Será preciso reaprender a convivência. “O isolamento pode ter provocado transtornos nas relações. Vamos ter que retomar a convivência, o afeto. Então, a tarefa será  conjugar o olhar cognitivo com o olhar emocional”, diz Priscila.

Segundo ela, nesse momento, o professor não vai poder focar apenas voltar e dar a aula, ele terá que, muitas vezes parar, fazer dinâmicas, acolher alunos, acolher famílias. “O desafio é fazer esse olhar para o ser humano integral”, completa.

'Um mundo diferente'


O professor da rede pública estadual Juvenal Gomes destaca que os docentes e alunos terão que reaprender juntos a construir o aprendizado em um outro mundo diferente do de antes da pandemia. 

"O maior desafio será realizar nosso trabalho como educador, tendo em vista que não estamos mais diante de uma mesma realidade. Teremos que passar por uma adaptação”, afirma. 
 
Juvenal ressalta que a maior parte dos professores não foi formada para ensinar pelo formato remoto e que tudo ocorreu às pressas. “Nos graduamos com a expectativa de ter o relacionamento presencial como a principal forma de nosso trabalho. Existe o EaD, mas o ensino remoto é diferente. Maior expectativa é conciliar a experiência durante a pandemia com a realidade que virá dos alunos. Tudo muito novo", diz.

Ele lembra, por exemplo, que, antes da pandemia, muitos educadores pediam aos alunos que desligassem os celulares, quando estivessem nas salas de aula. No entanto, com o ensino remoto, o celular passou a ser a sala de aula para muitos estudantes, principalmente os de rendas mais baixas. “É uma realidade que não tem mais volta no ambiente escolar”, diz.

Para Juvenal, o retorno terá três desafios: conciliar as ferramentas tecnológicas com o modelo presencial; a vacinação dos professores contra a COVID-19 e a testagem regular dos alunos.
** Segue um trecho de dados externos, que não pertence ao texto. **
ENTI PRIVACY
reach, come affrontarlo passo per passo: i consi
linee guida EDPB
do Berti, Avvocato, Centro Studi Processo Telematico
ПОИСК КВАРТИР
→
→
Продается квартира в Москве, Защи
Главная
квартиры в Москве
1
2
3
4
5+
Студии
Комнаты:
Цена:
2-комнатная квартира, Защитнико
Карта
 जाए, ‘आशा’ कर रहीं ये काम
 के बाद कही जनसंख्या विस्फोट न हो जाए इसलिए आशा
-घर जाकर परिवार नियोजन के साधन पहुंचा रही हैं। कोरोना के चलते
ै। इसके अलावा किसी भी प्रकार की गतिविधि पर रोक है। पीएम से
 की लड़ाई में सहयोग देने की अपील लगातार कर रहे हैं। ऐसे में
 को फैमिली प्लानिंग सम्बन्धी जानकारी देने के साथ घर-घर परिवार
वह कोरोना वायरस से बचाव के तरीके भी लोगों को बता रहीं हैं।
Como diretor do Sindicato dos Professores do Estado de Minas Gerais, ele critica a Secretaria de Estado de Saúde, que, em sua avaliação, não  promove a participação democrática na definição dos rumos da educação em Minas.

"É um ensino que enfrenta desafios, não pelo fato da pandemia, mas pelo modelo de gestão que tem sido utilizado pelo governo estadual. Ausência de uma gestão democrática, grande desafio."
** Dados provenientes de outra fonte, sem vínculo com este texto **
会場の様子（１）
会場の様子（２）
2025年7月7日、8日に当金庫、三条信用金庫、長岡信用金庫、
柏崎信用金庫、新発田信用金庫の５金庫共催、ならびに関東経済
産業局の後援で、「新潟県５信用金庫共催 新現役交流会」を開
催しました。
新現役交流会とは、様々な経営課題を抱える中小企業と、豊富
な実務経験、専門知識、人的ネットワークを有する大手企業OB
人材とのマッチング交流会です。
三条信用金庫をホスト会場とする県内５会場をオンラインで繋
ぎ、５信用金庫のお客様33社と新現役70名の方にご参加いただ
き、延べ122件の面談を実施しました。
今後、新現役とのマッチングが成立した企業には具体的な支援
A subsecretária de Desenvolvimento da Eduação Básica da Secretaria de Estado da Educação, Geniana Guimarães Faria, ressalta que o regime especial de atividades não presenciais teve início em maio do ano passado na rede estadual de ensino.
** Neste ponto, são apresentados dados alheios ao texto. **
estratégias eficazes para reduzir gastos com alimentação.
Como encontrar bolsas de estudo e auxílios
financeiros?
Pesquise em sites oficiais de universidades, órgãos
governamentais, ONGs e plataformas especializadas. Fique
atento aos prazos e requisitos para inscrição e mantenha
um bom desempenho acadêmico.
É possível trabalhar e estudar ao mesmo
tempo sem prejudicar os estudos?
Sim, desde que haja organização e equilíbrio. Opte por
"O objetivo maior era mitigar as perdas da suspensão das aulas e promover o acolhimento dos estudantes. Precisávamos manter o contato e o vínculo com cada um dos estudantes", informou. 
 
O EM perguntou à secretária municipal de Educação de Belo Horizonte, Ângela Dalben, quais os desafios do ensino pós-pandemia, mas, até o momento, não obteve retorno.
 

O ensino remoto em Minas


Em nota, a Secretaria de Estado da Educação informou que Minas ficou entre os três melhores estados no Índice de Educação a Distância, de acordo com estudo da Fundação Getulio Vargas (FGV).

O levantamento considerou as ferramentas implementadas durante o período da pandemia da COVID-19 nos 27 estados e nas capitais. Minas obteve nota 5,83, atrás da Paraíba, com 6; e o Distrito Federal, com nota 5,88.

De acordo com a Pesquisa Nacional por Amostra de Domicílios (PNAD COVID19), do IBGE, realizada em outubro de 2020, Minas Gerais é o estado com o menor percentual de crianças e adolescentes de 6 a 17 anos no país que não frequentavam a escola - ensino presencial e/ou remoto - durante a pandemia.
 
Segundo o estudo, Minas apresentou 2% dos estudantes dessa faixa etária fora do ambiente escolar, mesma taxa de Sergipe - estado com uma rede de ensino 11 vezes menor que a de Minas -  e ficou abaixo da média nacional, que foi de 4%.